PROMPT
Read the data, and whenever a line holds the word "Risk", report that line.

Data items
========================================================================

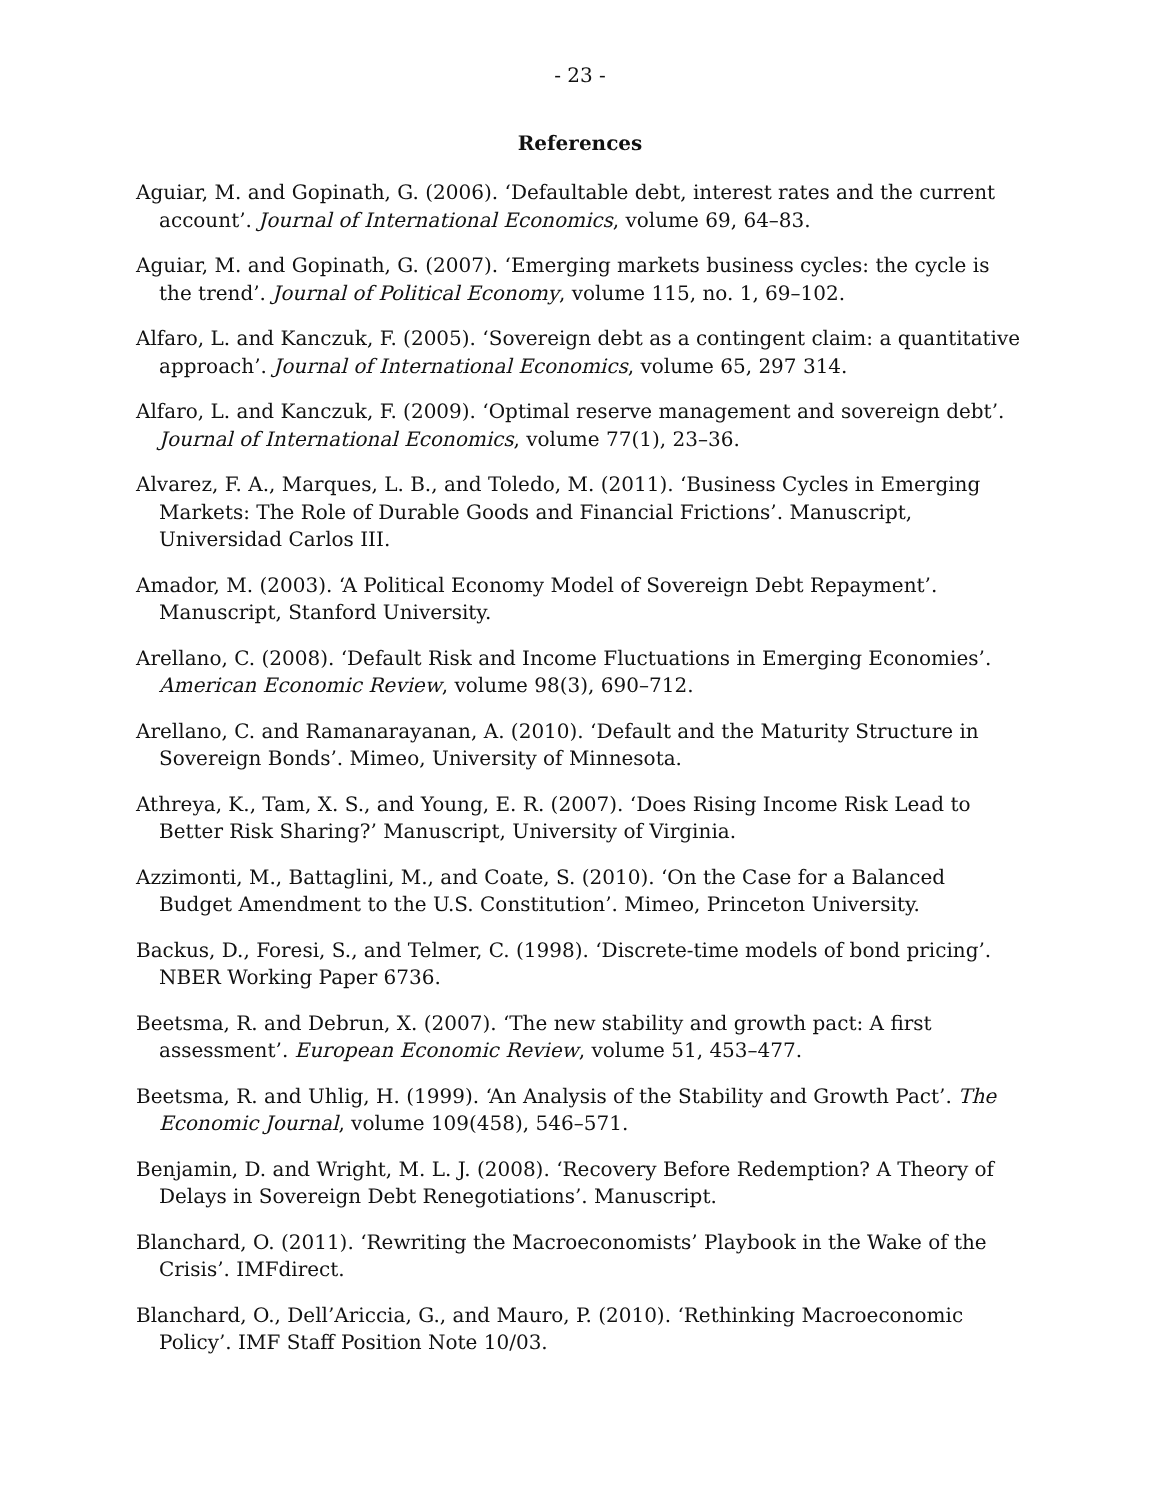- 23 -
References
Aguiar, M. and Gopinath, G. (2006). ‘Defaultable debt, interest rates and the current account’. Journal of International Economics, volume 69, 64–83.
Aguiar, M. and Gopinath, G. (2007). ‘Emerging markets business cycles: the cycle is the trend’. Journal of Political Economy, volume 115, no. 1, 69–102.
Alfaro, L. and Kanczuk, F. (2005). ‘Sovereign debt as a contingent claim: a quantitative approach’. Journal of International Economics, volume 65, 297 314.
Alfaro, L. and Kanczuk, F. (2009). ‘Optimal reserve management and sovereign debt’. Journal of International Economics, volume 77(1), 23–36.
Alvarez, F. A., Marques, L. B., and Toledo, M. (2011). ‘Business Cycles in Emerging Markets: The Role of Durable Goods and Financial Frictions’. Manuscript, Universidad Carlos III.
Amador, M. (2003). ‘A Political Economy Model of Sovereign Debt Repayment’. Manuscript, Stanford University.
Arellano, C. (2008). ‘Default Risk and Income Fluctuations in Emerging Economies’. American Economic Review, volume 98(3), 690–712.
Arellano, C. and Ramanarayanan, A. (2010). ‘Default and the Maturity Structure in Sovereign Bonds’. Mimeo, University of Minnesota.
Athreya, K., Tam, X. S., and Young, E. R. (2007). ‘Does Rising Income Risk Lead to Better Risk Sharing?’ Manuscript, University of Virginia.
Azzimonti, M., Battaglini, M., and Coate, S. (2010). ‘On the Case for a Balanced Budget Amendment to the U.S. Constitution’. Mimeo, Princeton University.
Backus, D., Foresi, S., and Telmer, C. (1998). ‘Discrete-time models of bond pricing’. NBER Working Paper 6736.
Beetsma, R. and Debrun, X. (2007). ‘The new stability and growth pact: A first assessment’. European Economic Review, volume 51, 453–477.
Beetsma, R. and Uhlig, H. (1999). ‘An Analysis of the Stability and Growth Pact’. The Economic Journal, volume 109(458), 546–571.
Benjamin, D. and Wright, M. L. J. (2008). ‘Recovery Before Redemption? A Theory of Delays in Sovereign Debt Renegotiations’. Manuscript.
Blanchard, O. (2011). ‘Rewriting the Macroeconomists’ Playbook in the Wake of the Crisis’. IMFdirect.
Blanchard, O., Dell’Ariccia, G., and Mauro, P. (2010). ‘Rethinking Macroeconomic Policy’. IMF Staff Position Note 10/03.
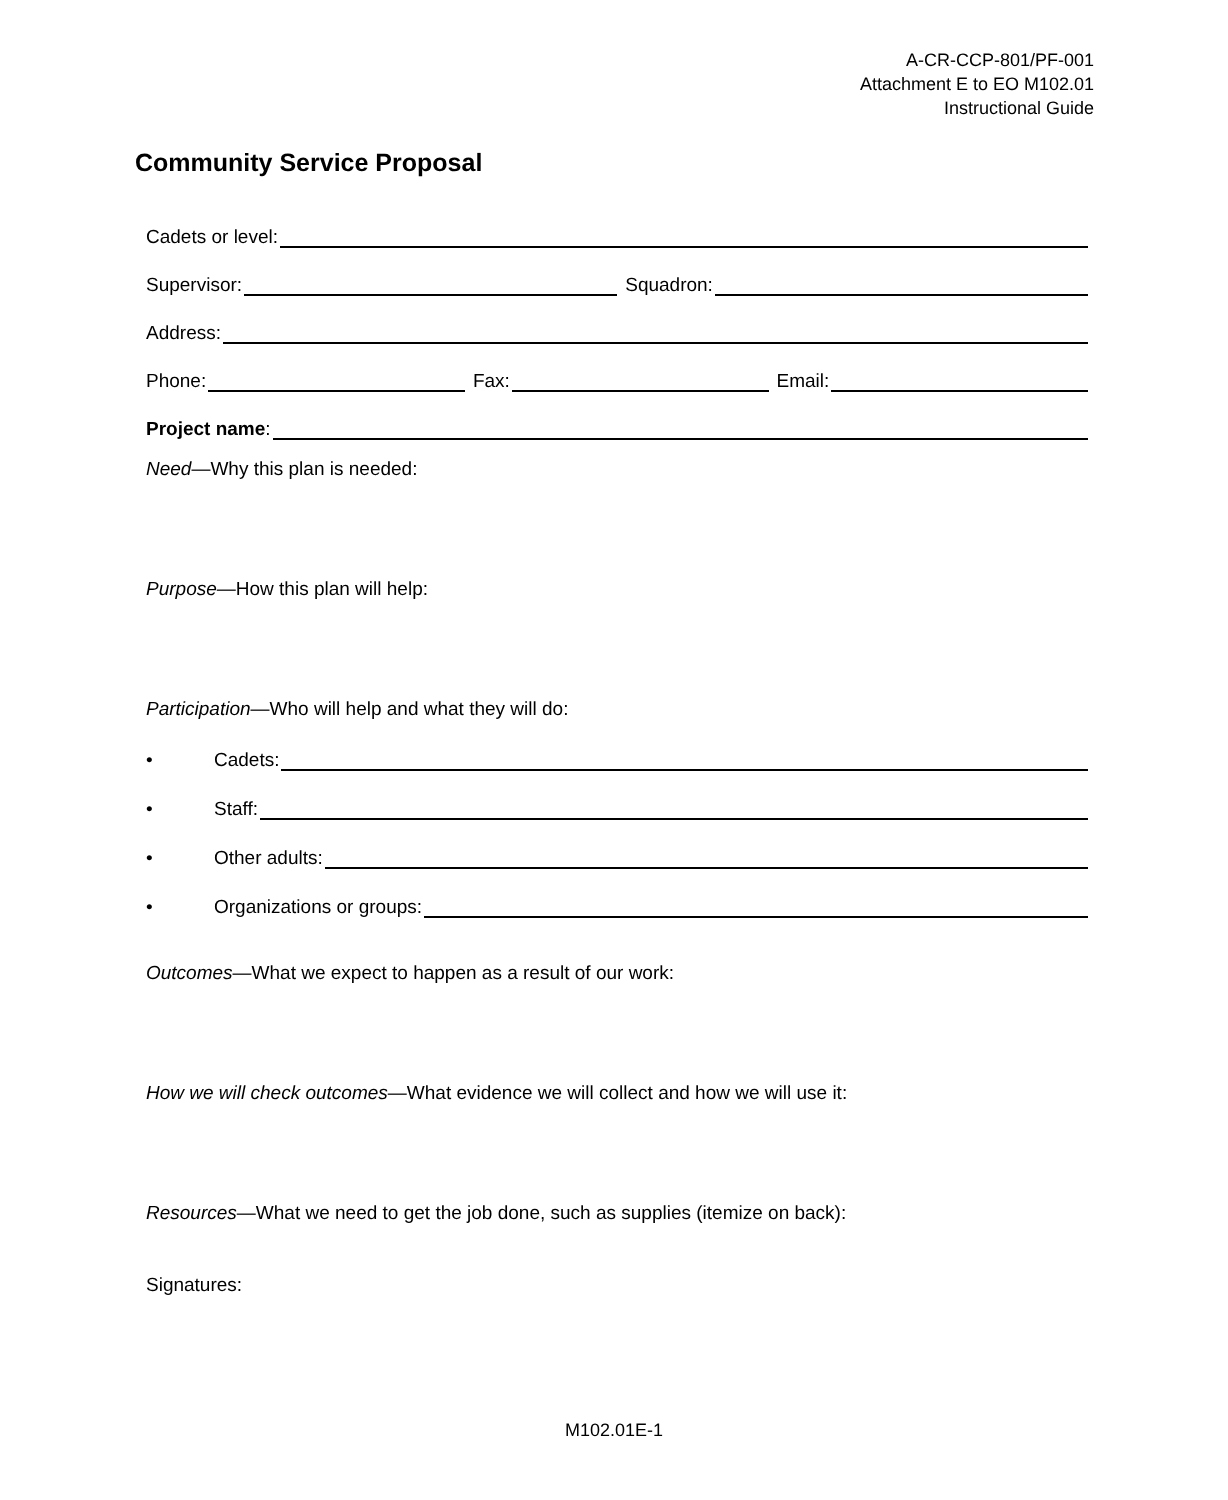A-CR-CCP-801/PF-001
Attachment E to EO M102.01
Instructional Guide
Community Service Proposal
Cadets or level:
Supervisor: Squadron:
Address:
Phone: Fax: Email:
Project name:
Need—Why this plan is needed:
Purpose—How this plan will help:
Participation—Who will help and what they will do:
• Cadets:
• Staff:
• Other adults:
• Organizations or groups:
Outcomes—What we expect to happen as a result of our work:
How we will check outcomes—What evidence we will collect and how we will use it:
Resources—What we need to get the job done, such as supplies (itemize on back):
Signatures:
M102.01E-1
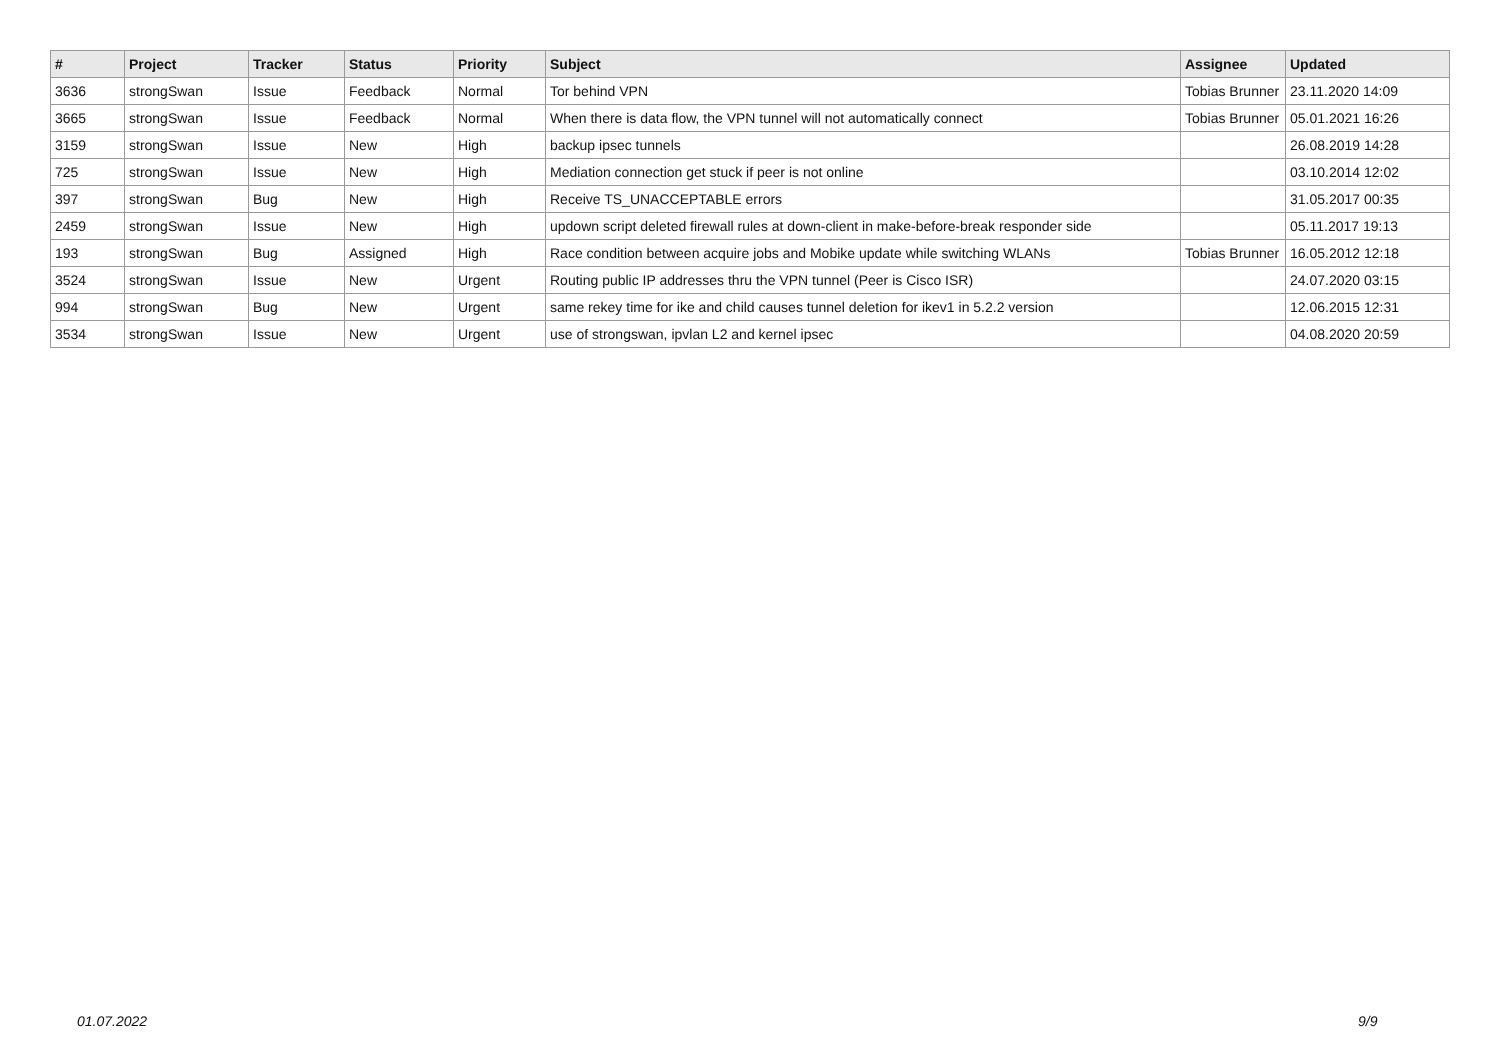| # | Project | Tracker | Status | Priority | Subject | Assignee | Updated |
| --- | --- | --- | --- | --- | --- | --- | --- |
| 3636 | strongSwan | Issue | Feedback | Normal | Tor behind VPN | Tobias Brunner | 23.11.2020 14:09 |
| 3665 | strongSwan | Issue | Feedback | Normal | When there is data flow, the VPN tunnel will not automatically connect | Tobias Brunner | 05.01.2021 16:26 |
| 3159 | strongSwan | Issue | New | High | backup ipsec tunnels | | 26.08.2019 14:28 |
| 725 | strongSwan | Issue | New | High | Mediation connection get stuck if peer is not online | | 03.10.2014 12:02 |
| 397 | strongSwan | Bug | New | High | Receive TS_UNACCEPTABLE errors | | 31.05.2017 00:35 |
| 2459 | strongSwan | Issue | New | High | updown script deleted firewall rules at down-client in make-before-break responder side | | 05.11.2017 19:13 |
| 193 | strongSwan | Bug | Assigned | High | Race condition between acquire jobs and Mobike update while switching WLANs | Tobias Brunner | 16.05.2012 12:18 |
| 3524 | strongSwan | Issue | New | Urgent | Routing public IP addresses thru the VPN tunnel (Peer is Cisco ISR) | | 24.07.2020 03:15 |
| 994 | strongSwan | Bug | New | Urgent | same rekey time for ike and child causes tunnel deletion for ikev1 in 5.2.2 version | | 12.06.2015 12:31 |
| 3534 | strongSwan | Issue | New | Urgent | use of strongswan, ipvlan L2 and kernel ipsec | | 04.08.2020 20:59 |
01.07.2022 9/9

========================================================================

ANSWER TO THE PROBLEM
Arellano, C. (2008). ‘Default Risk and Income Fluctuations in Emerging Economies’. American Economic Review, volume 98(3), 690–712.
Athreya, K., Tam, X. S., and Young, E. R. (2007). ‘Does Rising Income Risk Lead to Better Risk Sharing?’ Manuscript, University of Virginia.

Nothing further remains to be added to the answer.